TASK DIRECTIONS: Omit the images, then output each of the records below exactly.

Dataset items:
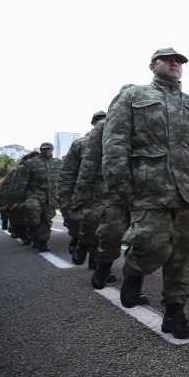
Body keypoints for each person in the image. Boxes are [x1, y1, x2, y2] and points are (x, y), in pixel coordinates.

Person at [103, 47, 189, 338]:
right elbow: (116, 140)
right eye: (168, 60)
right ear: (151, 66)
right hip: (151, 186)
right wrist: (121, 183)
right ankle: (134, 270)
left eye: (179, 61)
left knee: (184, 254)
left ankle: (175, 312)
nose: (175, 64)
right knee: (150, 243)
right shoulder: (133, 96)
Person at [76, 85, 137, 291]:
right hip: (109, 190)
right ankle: (103, 263)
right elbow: (89, 162)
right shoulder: (103, 128)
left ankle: (133, 281)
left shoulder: (145, 122)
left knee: (144, 238)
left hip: (143, 189)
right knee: (111, 232)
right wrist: (82, 194)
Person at [59, 111, 107, 264]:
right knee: (89, 222)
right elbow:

TASK SOLUTION:
Body keypoints for each person in the image. Boxes are [x1, y1, x2, y2] and points are (x, y), in pixel coordinates.

Person at [103, 47, 189, 338]:
right elbow: (116, 140)
right eye: (168, 60)
right ear: (151, 66)
right hip: (151, 186)
right wrist: (121, 183)
right ankle: (134, 270)
left eye: (179, 61)
left knee: (184, 254)
left ankle: (175, 312)
nose: (175, 64)
right knee: (150, 243)
right shoulder: (133, 96)
Person at [76, 85, 137, 291]:
right hip: (109, 190)
right ankle: (103, 263)
right elbow: (89, 162)
right shoulder: (103, 128)
left ankle: (133, 281)
left shoulder: (145, 122)
left knee: (144, 238)
left hip: (143, 189)
right knee: (111, 232)
right wrist: (82, 194)
Person at [59, 111, 107, 264]:
right knee: (89, 222)
right elbow:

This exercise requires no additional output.